The Maternity and Baby Unit (MBU) of the Komfo Anokye Teaching Hospital (KATH) in Kumasi is to be pulled down to pave way for a new structure that is fit for the purpose.
The 45-year-old structure, meant to accommodate 750 beds, lecture halls, restaurants, operation theaters among others, has been found to be too weak to accommodate all the equipment and the number of people expected to use the facility.
Following a number of structural analyses conducted on the building, it has been recommended that it be demolished for a new one to be built in its stead.
Following the handing over of the project by President Nana Addo Dankwa Akufo-Addo on May 15, 2020 to the current contractors, Contracta UK Ltd, the latter has conducted a number of tests on the structural integrity of the building.
All the tests showed that the building had become too weak to accommodate the equipment and the anticipated human traffic and might not survive the test of time. The company, therefore, proposed that the building be pulled down for work to start afresh on the 750-bed capacity facility.
Similar tests conducted by the Ministry of Health (MoH), also showed that the columns of the structure had become too old and weak, while the concrete too had become brittle and the iron rods were also rusting.
Meanwhile, the Minister-designate for the Ashanti Region, Mr Simon Osei-Mensah, has confirmed that Cabinet, last year, approved the proposal submitted by the MoH for the demolition of the structure based on the advice of experts.
Speaking on Abusua FM, a Kumasi-based radio station yesterday, he explained that the decision of Cabinet to approve the demolition of the structure was based on experts advice. He said all the structural integrity tests conducted on the building showed that it might not be fit for the purpose and as such it would need to be pulled down.
For now, he said the management of the hospital, together with the contractors and the Regional Coordinating Council would hold a stakeholders meeting and also have a sensitisation programme to inform those living around the facility of the demolition exercise.
He, however, could not give a timeline for that exercise.
A source at the KATH told the Daily Graphic that the funding secured for the reactivated project would be used for the new project “but instead of the 750 beds, the funds will be able to provide 500 beds.”

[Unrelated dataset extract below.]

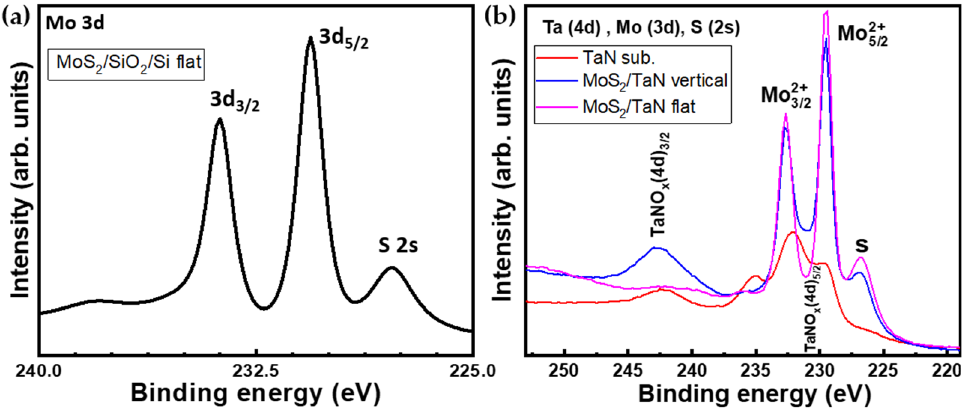
Figure 5. ( a ) XPS spectrum shows Mo(3d) and S(2p) core level regions of as-grown MoS 2 on SiO 2 /Si ( b ) XPS spectra of Ta(4d), Mo(3d) and S(2s) core level regions of as-grown vertical (blue) and flat (magenta) MoS 2 on TaN and bare TaN substrate (red).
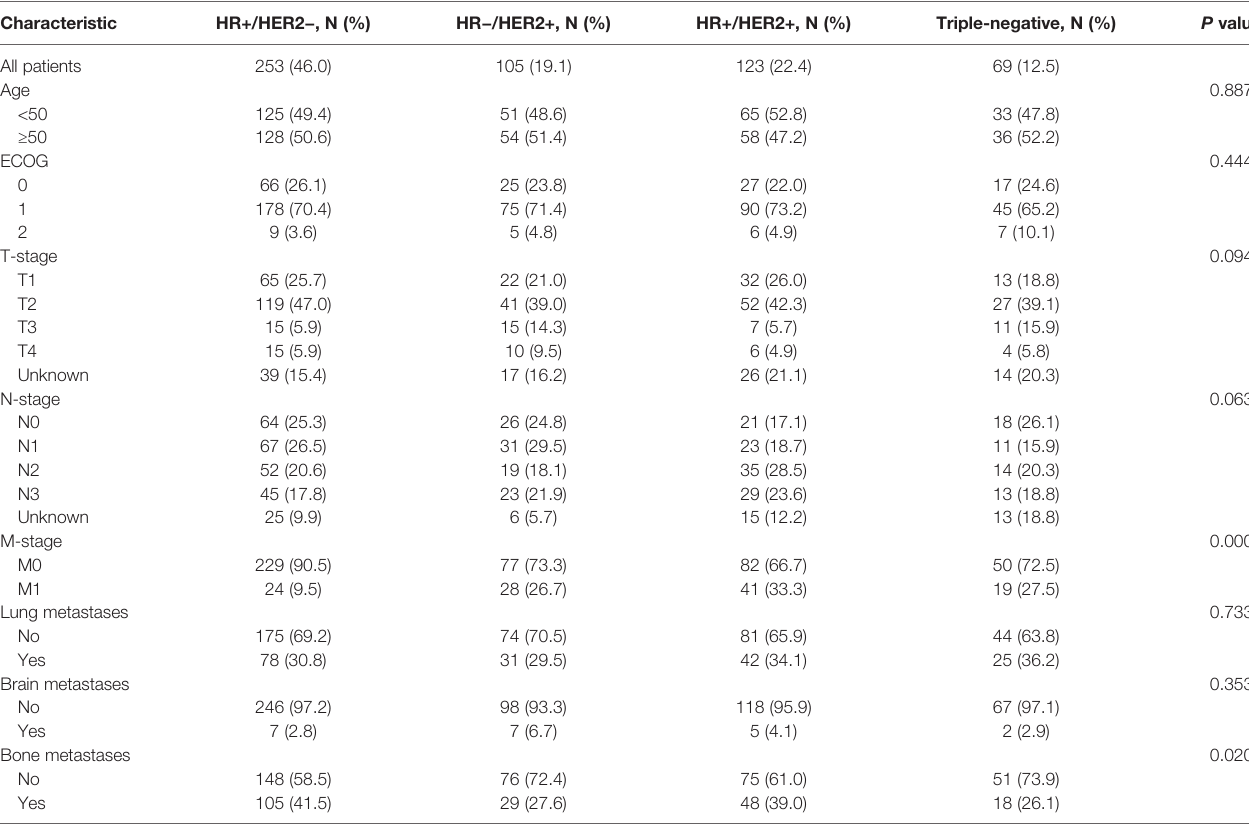
HR, hormone receptor; HER2, human epidermal growth factor receptor 2; ECOG, Eastern Cooperative Oncology Group.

The source said there would be the possibility for a phase two to increase the bed capacity to the original 750. On May 15, last year, President Akufo-Addo cut the sod to reactivate the construction of the 750-bed facility that had stalled for more than 40 years.
This was after the government secured a €155 million facility from the Deutsche Bank through the United Kingdom Export Finance (UKEF) and was expected to be executed within 36 months.
The MBU of the KATH was started in 1976 but was stalled in 1979 and after 20 years, it was reactivated in 1999 by the late former President Jerry John Rawlings.
The then government had to pull down the old structure due to its weak infrastructure integrity.